吹っ飛ぶ。潰れる。
この蜘蛛達を倒すことが目的ではない。
だが逃げれる隙が見つけれるような相手でもなかった。
遣い蜘蛛を蹴散らしても、何匹もいる蜘蛛が空いた道を塞ぐ。
数に押される。
レッグピアススナイパーだけでも厄介なのに、遣い蜘蛛がいるせいでとてもタチが悪い。
上級魔法を構築する時間があればいいのだが、そんな素振りを見せると一斉に襲いかかってくる。
何度か攻防を交わした後、決定打がないままズルズルと戦闘が長引く。
その状況を快く思っていないのは互いにだが、そのことで先に仕掛けてきたのは相手側だった。

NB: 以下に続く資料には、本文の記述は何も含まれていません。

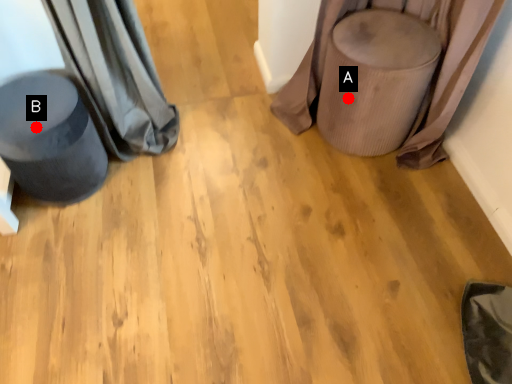
Question: Two points are circled on the image, labeled by A and B beside each circle. Among these points, which one is farthest from the camera?

Choices:
 (A) A is further
 (B) B is further

Answer: (A)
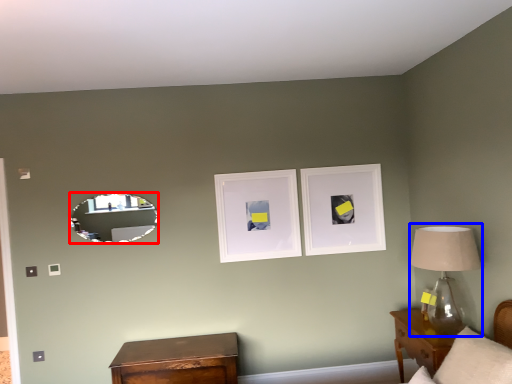
Question: Which object appears farthest to the camera in this image, mirror (highlighted by a red box) or table lamp (highlighted by a blue box)?

Choices:
 (A) mirror
 (B) table lamp

Answer: (A)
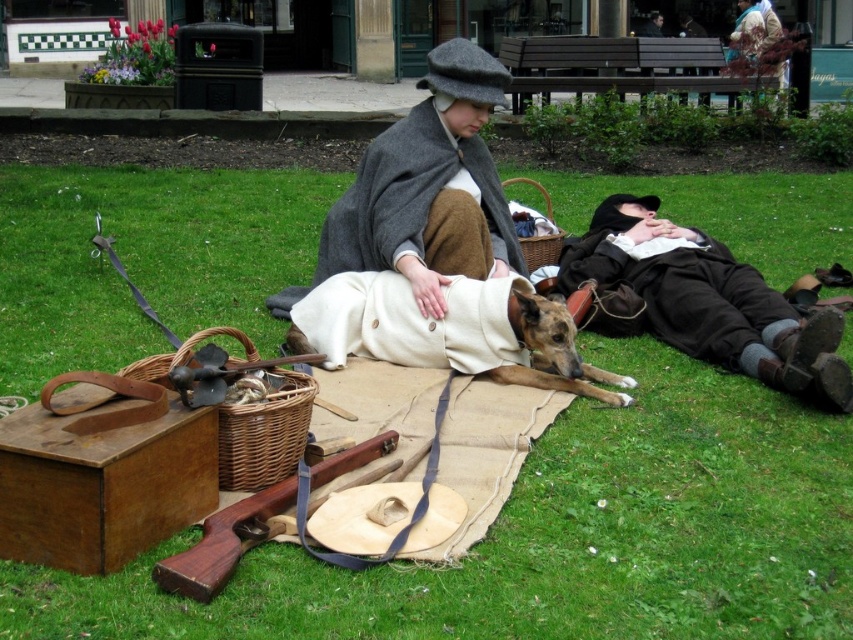
Question: Based on their relative distances, which object is nearer to the green grass at center?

今まで突き刺すような攻撃をしてきたレッグピアススナイパーが、身をかがめて脚で薙ぎ払う。
急な攻撃の変化に跳躍して避けるが、脚の数は十六本。
飛び回るリューは狙いづらいようで、私だけを攻撃する。
数々の遣い蜘蛛が死んでいく。
その犠牲もあって、私は攻撃をもろに受けてしまった。
「うぐっ、ぅあ」
吹き飛ばされる。
木に当たるときには勢いを殺すようにした。
完全には間に合わなかったので、体の中で何か変な音がした思ったら噎せて血を吐いた。
リューは自分が標的にされていない間に、レッグピアススナイパーに攻撃をしていたが、私が血を吐いたところで動揺した。
そんなリューに大きな脚が迫るが、気付いていない。
私が名前を呼んで、ギリギリで回避するが、このままだと私と同じことになってしまう。
数々の蜘蛛の致命傷になり得る攻撃だけ防御や回避して、魔法を構築する。
遣いの魔物も毒をもっていて、爪が掠るだけで毒が体に入る。
体内に回りきるには時間があるからと毒を放置し、傷の痛みに耐える。
そうやって通常の二倍の時間をかけて、魔法が完成する。
最後の方に多くの魔力を込めたので、レッグピアススナイパーが脅威と気付くのは遅くなった。
最初に切断した方の脚の側に、魔法が着弾する。
体が大きい分、細長く見える脚の太さもそれなりにある。
切断するまでには至らなかったが、半分までの傷の深さをつくった。
その脚をリューが太い根で絡みとり、引きちぎる。
レッグピアススナイパーは脚がなくなり、倒れ込む。
だがただでそうはならないと、リューを巻き込みながらだった。
私は見た光景を信じられなくて、邪魔だと感情のままに遣い蜘蛛を吹っ飛ばす。
そしてリューのいる辺り向かって走りだした。
当然そこにはレッグピアススナイパーがいるので、脚が迫ることになった。
魔法でもう一本なくしてやると、私は高速で構築し発動させる。
その前に。
体が震えあがる声がした。
『何をしておる』
瞬間、レッグピアススナイパーが消えた。
いや目が追いついていないだけで、木々をなぎ倒しながら吹っ飛んでいった。
私はあっと驚かされて動きを止めていたが、すぐにリューを思い出して駆け寄る。
だが龍の強靭な鱗が身を守っていたようで、意外とピンピンしていた。
「良かった……」
思わずぎゅっとしてしまい、お互い出来ている傷で呻いた。
だが生きている証拠だ。
戦闘で気が立っていた体から力が抜ける。
そして意識的に見ないようにしていた、助けてくれた声の主を見る。
なんというか、さっきから音や衝撃が凄いのだ。
意識をそらし続けることは出来なかった。
ちょうどよいタイミングだったようで、ちょうど戦闘は終わった。
木々や抉れたり割れている土の状態が悲惨である。
レッグピアススナイパーは大きな石で潰れて、モザイクが必要なぐらいだった。
私は「うわあ……」と声を漏らすが、リューは正反対でキラキラと目を輝かす。
圧倒的勝者としてその場に佇んでいるいるのは、リューの母親である太古の龍であった。